The experimental results demonstrate the efficacy of CLIP-FO3D. The annotation-free approach achieves promising outcomes for semantic segmentation on the ScanNet and S3DIS datasets, significantly outperforming previous methods especially regarding open-vocabulary and long-tailed concepts.

Strong Numerical Results:

- On ScanNet, the method achieves a 30.2 mIoU score in annotation-free settings which is a notable enhancement over the MaskCLIP-3D baseline. - For extended vocabulary datasets, CLIP-FO3D maintains robust performance across Head, Common, and Tail classes, illustrating the generalization capability of the model.

Zero-shot Learning Benchmarks:

- CLIP-FO3D outperforms previous state-of-the-art zero-shot learning methods across various settings, showcasing improved hIoU scores particularly when the number of unseen classes is increased.

Data-efficient Learning:

- In limited annotation scenarios, CLIP-FO3D shows substantial improvement over training-from-scratch and other pre-training methods. This points to the model's efficiency in utilizing sparse data, which is crucial given the laborious nature of 3D data collection and annotation.
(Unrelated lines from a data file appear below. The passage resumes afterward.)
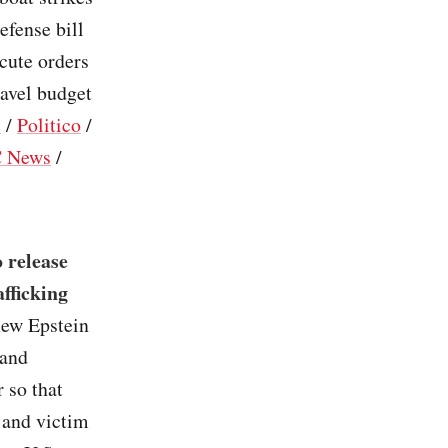
efense bill
cute orders
ravel budget
s
/
Politico
/
 News
/
 release
afficking
new Epstein
 and
 so that
 and victim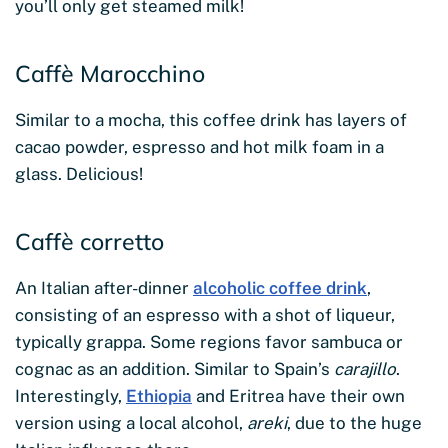
you’ll only get steamed milk!
Caffè Marocchino
Similar to a mocha, this coffee drink has layers of
cacao powder, espresso and hot milk foam in a
glass. Delicious!
Caffè corretto
An Italian after-dinner
alcoholic coffee drink
,
consisting of an espresso with a shot of liqueur,
typically grappa. Some regions favor sambuca or
cognac as an addition. Similar to Spain’s
carajillo
.
Interestingly,
Ethiopia
and Eritrea have their own
version using a local alcohol,
areki
, due to the huge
Open-World Scene Understanding

A significant implication of this research is the encoding of open-world knowledge within 3D scene understanding frameworks. Unlike models trained with annotations that can only recognize predefined object categories, CLIP-FO3D retains CLIP’s ability to link 3D scenes with extensive open-world semantics. This allows for practical applications that require understanding beyond object recognition, such as robot navigation in dynamic and unstructured environments.

Future Directions

The successful distillation of CLIP's feature space into 3D representations hints at several promising future research directions:

  1. Integration with Language Models: Combining CLIP-FO3D with LLMs could further enhance contextual scene understanding, enabling more sophisticated applications like interactive environment querying and intelligent agent behaviors.
  2. Real-time Adaptability: Addressing the computational demands of feature extraction and distillation for real-time applications represents a valuable extension of this work.
  3. Cross-modal Extensions: Extending the paradigm to other modalities, such as audio-visual or haptic data, could pave the way for genuinely holistic scene understanding models.

In conclusion, "CLIP-FO3D: Learning Free Open-world 3D Scene Representations from 2D Dense CLIP" provides a substantial contribution to the field of 3D scene understanding by introducing an annotation-free approach that preserves the open-world knowledge encoded in CLIP. The strong numerical results and the potential for further developments underscore its relevance and impact in the domain of AI-driven 3D scene representation and understanding.